I am a bit confused by your reasoning of how the two numbers are related. Why do you think they got the 50% number from that study? That study wasn't for NSCLC patients treated with Xalkori.
I assume that the Xalkori numbers were from Xalkori studies or from studies that Ariad had done. To make the comparison you are making, you would need to know the rates of brain metastasis in ALK+ primary tumors versus the other subtypes of NSCLC.
If the ALK incidence rate is about 5%, and if the study found only half that rate in brain mets, that suggests that ALK+ tumors don't metastasize to the brain as much as other lung tumors, or that when primary tumors that have ALK translocations in at least part of the tumor, the metastatic tumor has either lost or a ALK- subclone from the primary tumor seeded the metastasis. My guess is that the numbers are still small, and that the ALK+ % in brain mets will be similar to the AKL+ % in primary tumors.
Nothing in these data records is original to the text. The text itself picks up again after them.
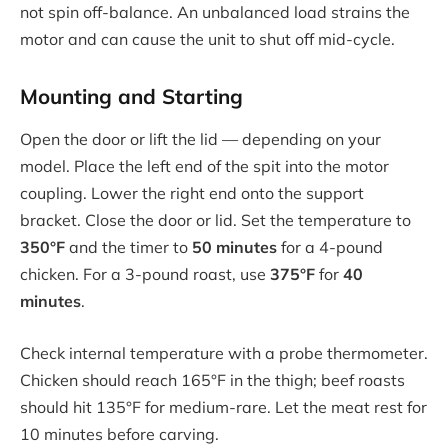
not spin off-balance. An unbalanced load strains the
motor and can cause the unit to shut off mid-cycle.
Mounting and Starting
Open the door or lift the lid — depending on your
model. Place the left end of the spit into the motor
coupling. Lower the right end onto the support
bracket. Close the door or lid. Set the temperature to
350°F
and the timer to
50 minutes
for a 4-pound
chicken. For a 3-pound roast, use
375°F
for
40
minutes
.
Check internal temperature with a probe thermometer.
Chicken should reach 165°F in the thigh; beef roasts
should hit 135°F for medium-rare. Let the meat rest for
10 minutes before carving.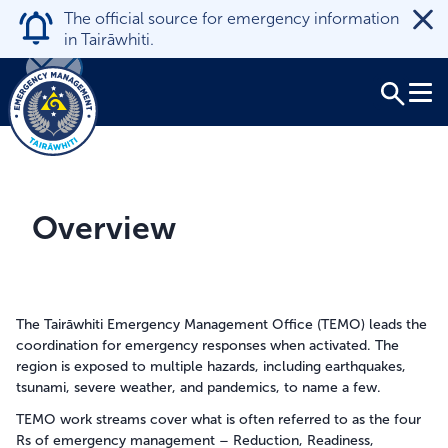
The official source for emergency information
in Tairāwhiti.
Tog
Close
Takatū ana te hapori
Overview
Where to get help
Search
Kōrero
News
The Tairāwhiti Emergency Management Office (TEMO) leads the
coordination for emergency responses when activated. The
region is exposed to multiple hazards, including earthquakes,
Mō mātou
tsunami, severe weather, and pandemics, to name a few.
About us
TEMO work streams cover what is often referred to as the four
Rs of emergency management – Reduction, Readiness,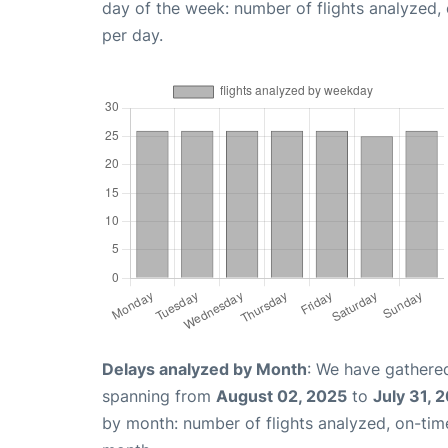
day of the week: number of flights analyzed
per day.
Delays analyzed by Month
: We have gathered
spanning from
August 02, 2025
to
July 31, 
by month: number of flights analyzed, on-ti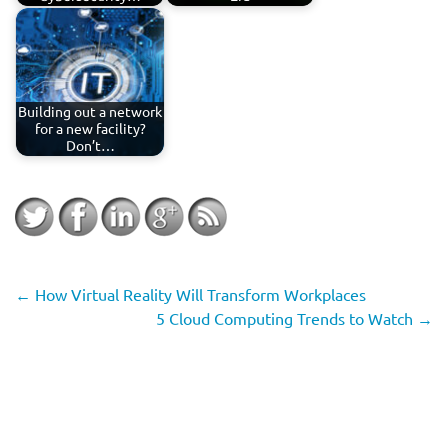
Building out a network
for a new facility?
Don’t…
←
How Virtual Reality Will Transform Workplaces
5 Cloud Computing Trends to Watch
→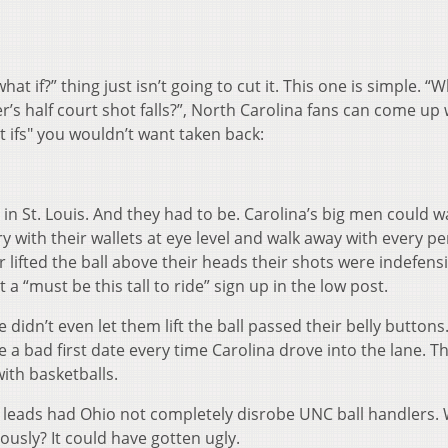
t if?” thing just isn’t going to cut it. This one is simple. “W
r’s half court shot falls?”, North Carolina fans can come up 
 ifs" you wouldn’t want taken back:
in St. Louis. And they had to be. Carolina’s big men could w
y with their wallets at eye level and walk away with every p
 lifted the ball above their heads their shots were indefensib
a “must be this tall to ride” sign up in the low post.
didn’t even let them lift the ball passed their belly buttons
ke a bad first date every time Carolina drove into the lane. Th
ith basketballs.
lf leads had Ohio not completely disrobe UNC ball handlers. 
usly? It could have gotten ugly.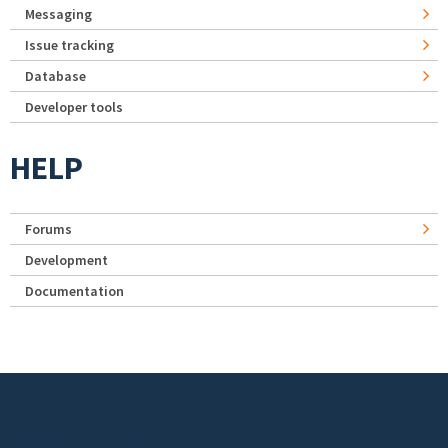
Messaging
Issue tracking
Database
Developer tools
HELP
Forums
Development
Documentation
Footer menu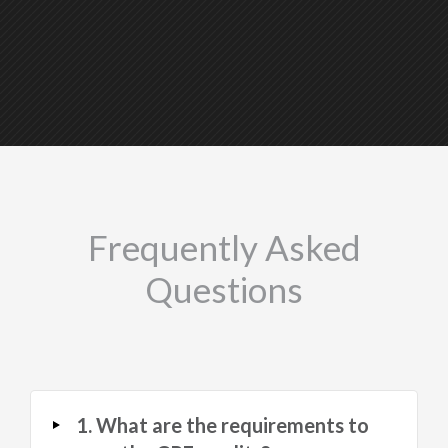
Frequently Asked
Questions
1. What are the requirements to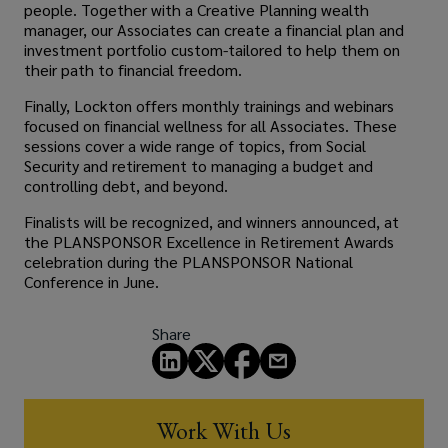
people. Together with a Creative Planning wealth
manager, our Associates can create a financial plan and
investment portfolio custom-tailored to help them on
their path to financial freedom.
Finally, Lockton offers monthly trainings and webinars
focused on financial wellness for all Associates. These
sessions cover a wide range of topics, from Social
Security and retirement to managing a budget and
controlling debt, and beyond.
Finalists will be recognized, and winners announced, at
the PLANSPONSOR Excellence in Retirement Awards
celebration during the PLANSPONSOR National
Conference in June.
Share
Work With Us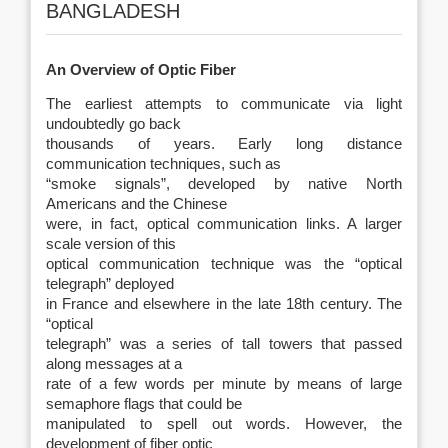
BANGLADESH
An Overview of Optic Fiber
The earliest attempts to communicate via light
undoubtedly go back
thousands of years. Early long distance
communication techniques, such as
“smoke signals”, developed by native North
Americans and the Chinese
were, in fact, optical communication links. A larger
scale version of this
optical communication technique was the “optical
telegraph” deployed
in France and elsewhere in the late 18th century. The
“optical
telegraph” was a series of tall towers that passed
along messages at a
rate of a few words per minute by means of large
semaphore flags that could be
manipulated to spell out words. However, the
development of fiber optic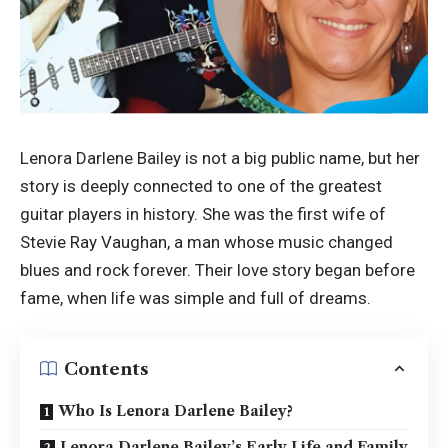
Lenora Darlene Bailey is not a big public name, but her
story is deeply connected to one of the greatest
guitar players in history. She was the first wife of
Stevie Ray Vaughan, a man whose music changed
blues and rock forever. Their love story began before
fame, when life was simple and full of dreams.
Contents
Who Is Lenora Darlene Bailey?
Lenora Darlene Bailey’s Early Life and Family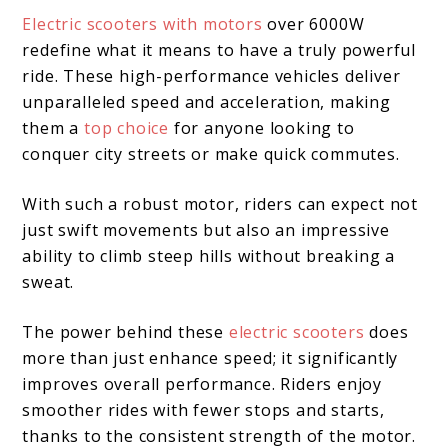
Electric scooters with motors
over 6000W
redefine what it means to have a truly powerful
ride. These high-performance vehicles deliver
unparalleled speed and acceleration, making
them a
top choice
for anyone looking to
conquer city streets or make quick commutes.
With such a robust motor, riders can expect not
just swift movements but also an impressive
ability to climb steep hills without breaking a
sweat.
The power behind these
electric scooters
does
more than just enhance speed; it significantly
improves overall performance. Riders enjoy
smoother rides with fewer stops and starts,
thanks to the consistent strength of the motor.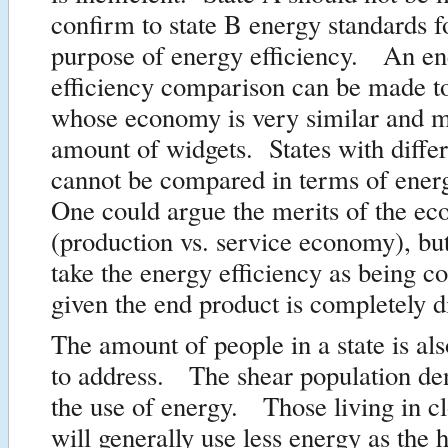
confirm to state B energy standards fo
purpose of energy efficiency. An e
efficiency comparison can be made to
whose economy is very similar and 
amount of widgets. States with diffe
cannot be compared in terms of ener
One could argue the merits of the e
(production vs. service economy), bu
take the energy efficiency as being 
given the end product is completely di
The amount of people in a state is als
to address. The shear population de
the use of energy. Those living in cl
will generally use less energy as the 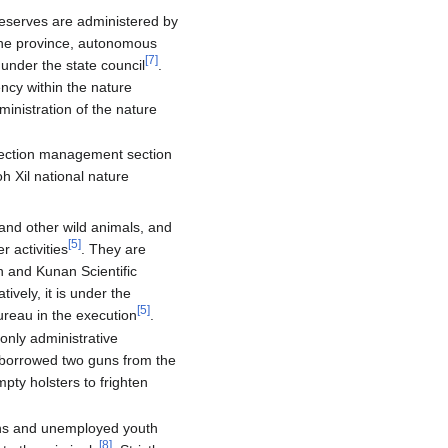
reserves are administered by
the province, autonomous
[
7
]
 under the state council
.
ncy within the nature
ministration of the nature
rotection management section
h Xil national nature
 and other wild animals, and
[
5
]
 activities
. They are
n and Kunan Scientific
atively, it is under the
[
5
]
reau in the execution
.
only administrative
borrowed two guns from the
pty holsters to frighten
rans and unemployed youth
[
8
]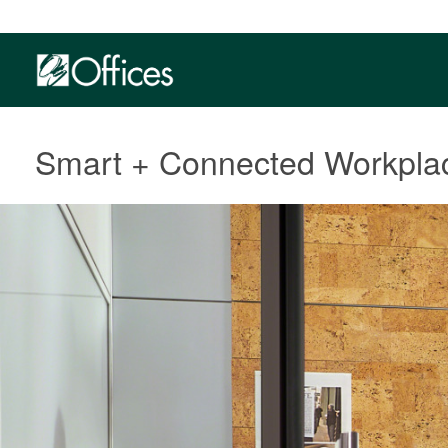
Smart + Connected Workpla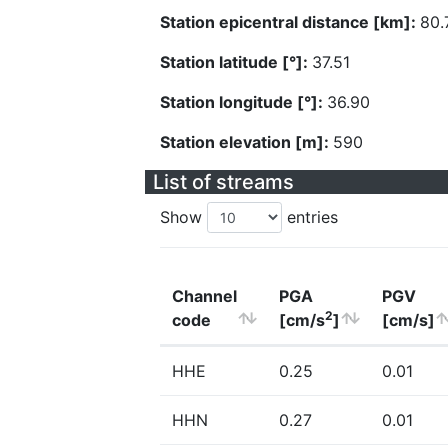
Station epicentral distance [km]:
80.
Station latitude [°]:
37.51
Station longitude [°]:
36.90
Station elevation [m]:
590
List of streams
Show
entries
Channel
PGA
PGV
2
code
[cm/s
]
[cm/s]
HHE
0.25
0.01
HHN
0.27
0.01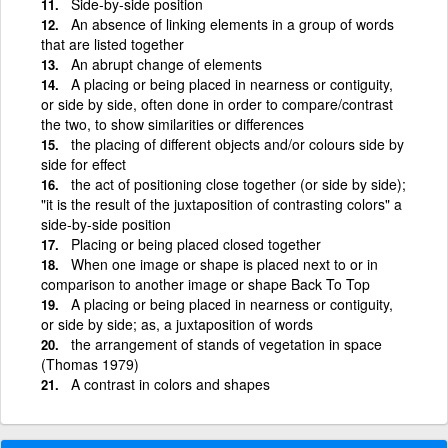
Side-by-side position
An absence of linking elements in a group of words
that are listed together
An abrupt change of elements
A placing or being placed in nearness or contiguity,
or side by side, often done in order to compare/contrast
the two, to show similarities or differences
the placing of different objects and/or colours side by
side for effect
the act of positioning close together (or side by side);
"it is the result of the juxtaposition of contrasting colors" a
side-by-side position
Placing or being placed closed together
When one image or shape is placed next to or in
comparison to another image or shape Back To Top
A placing or being placed in nearness or contiguity,
or side by side; as, a juxtaposition of words
the arrangement of stands of vegetation in space
(Thomas 1979)
A contrast in colors and shapes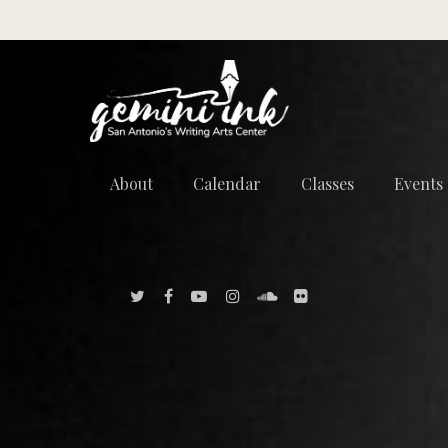
About
Calendar
Classes
Events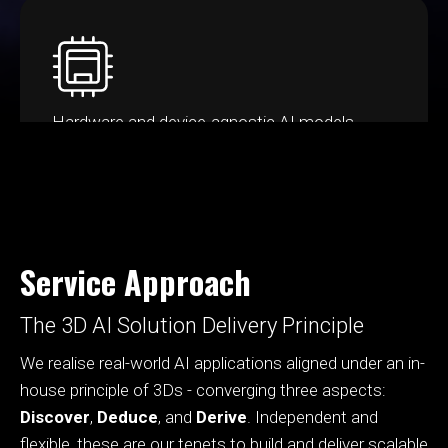
Hardware and device-agnostic AI models,
ensuring optimum scalability
Service Approach
The 3D AI Solution Delivery Principle
We realise real-world AI applications aligned under an in-
house principle of 3Ds - converging three aspects:
Discover
,
Deduce
, and
Derive
. Independent and
flexible, these are our tenets to build and deliver scalable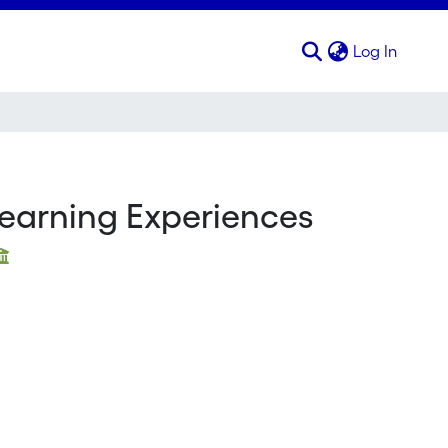
(curren
Log In
 Learning Experiences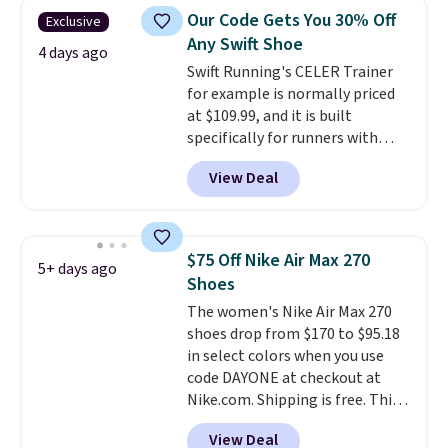
lightweight, mesh upper to help
Our Code Gets You 30% Off
Exclusive
keep your feet cool and a grip
Any Swift Shoe
that is made to help you shift
4 days ago
Swift Running's CELER Trainer
your weight and make side-to-
for example is normally priced
side cuts.
at $109.99, and it is built
specifically for runners with
high arches. Our exclusive code
View Deal
BRADS30 brings the price down
to $76.99, a deal you will not find
anywhere else online.
The code
works on any style at SWIFT.
$75 Off Nike Air Max 270
5+ days ago
The shoe uses side rails to cradle
Shoes
the arch and a structural
The women's Nike Air Max 270
midfoot carbon plate to keep
shoes drop from $170 to $95.18
the foot aligned from the very
in select colors when you use
first step through the hundred
code DAYONE at checkout at
thousandth. It also features
Nike.com. Shipping is free. This
40mm of dual layer cushioning
gets you more than $70 off the
with an 11mm drop, so it
View Deal
regular price!
They're still full
absorbs impact steadily rather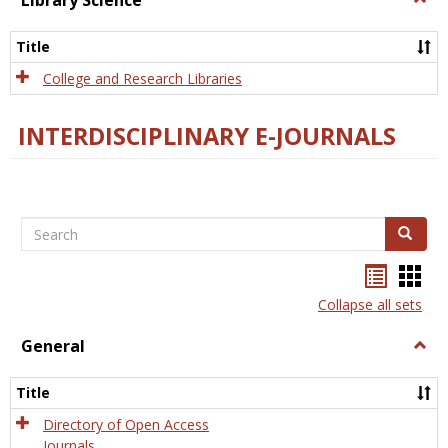
Library Science
Libra
Scien
Title
College and Research Libraries
INTERDISCIPLINARY E-JOURNALS
Search
Search
Bookma
Boo
list
card
Collapse all sets
view
view
General
Togg
Gener
Title
Directory of Open Access
Journals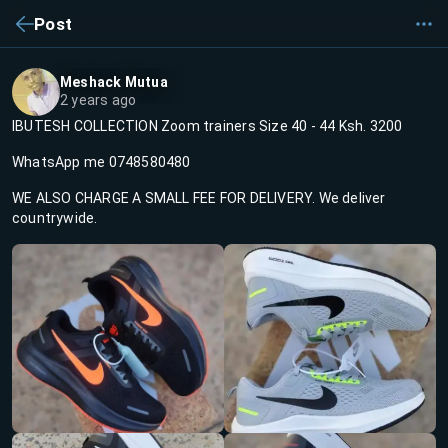
Post
Meshack Mutua
2 years ago
IBUTESH COLLECTION Zoom trainers Size 40 - 44 Ksh. 3200
WhatsApp me 0748580480
WE ALSO CHARGE A SMALL FEE FOR DELIVERY. We deliver
countrywide.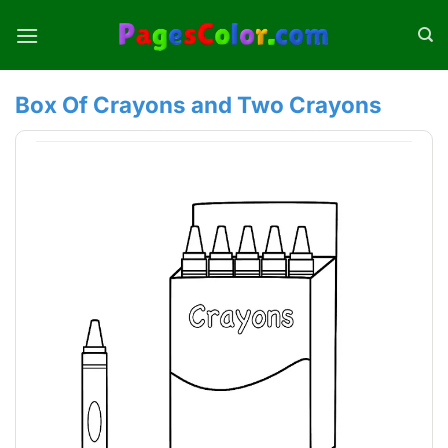
Skip
to
content
Box Of Crayons and Two Crayons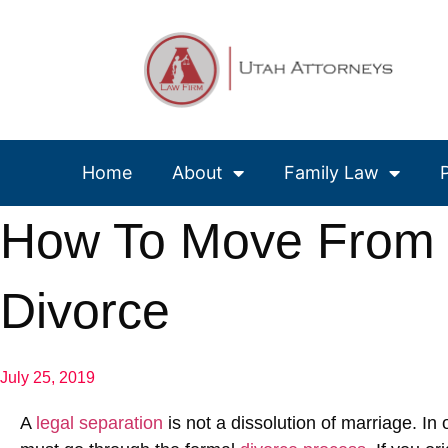
Home
About
Family Law
How To Move From L
Divorce
July 25, 2019
A
legal separation
is not a dissolution of marriage. In 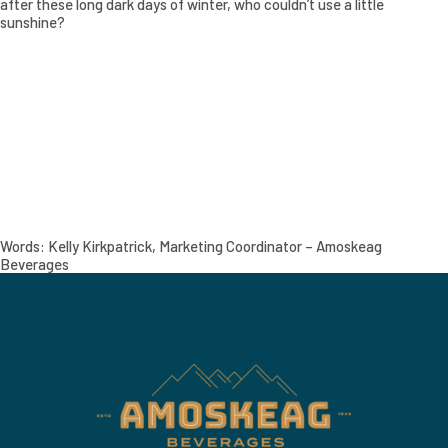
after these long dark days of winter, who couldn’t use a little
sunshine?
Words: Kelly Kirkpatrick, Marketing Coordinator – Amoskeag
Beverages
My guess is that the ALK+ brain mets came from ALK+ tumors, because ALK translocation is thought to be the driver in the tumors it is in --> which explains the efficacy of drugs targeting ALK in ALK+ tumors. This suggests ALK+ is probably an early event present in the majority of the primary tumor, and thus ALK+ mets probably have maintained the ALK+ state. Of course, you would need patient matched controls to determine this. In any case, no matter how you get to the 50% of ALK+ patients treated with Xalkori having brain mets, it is clear that a drug able to inhibit the growth of brain mets would be beneficial in these patients.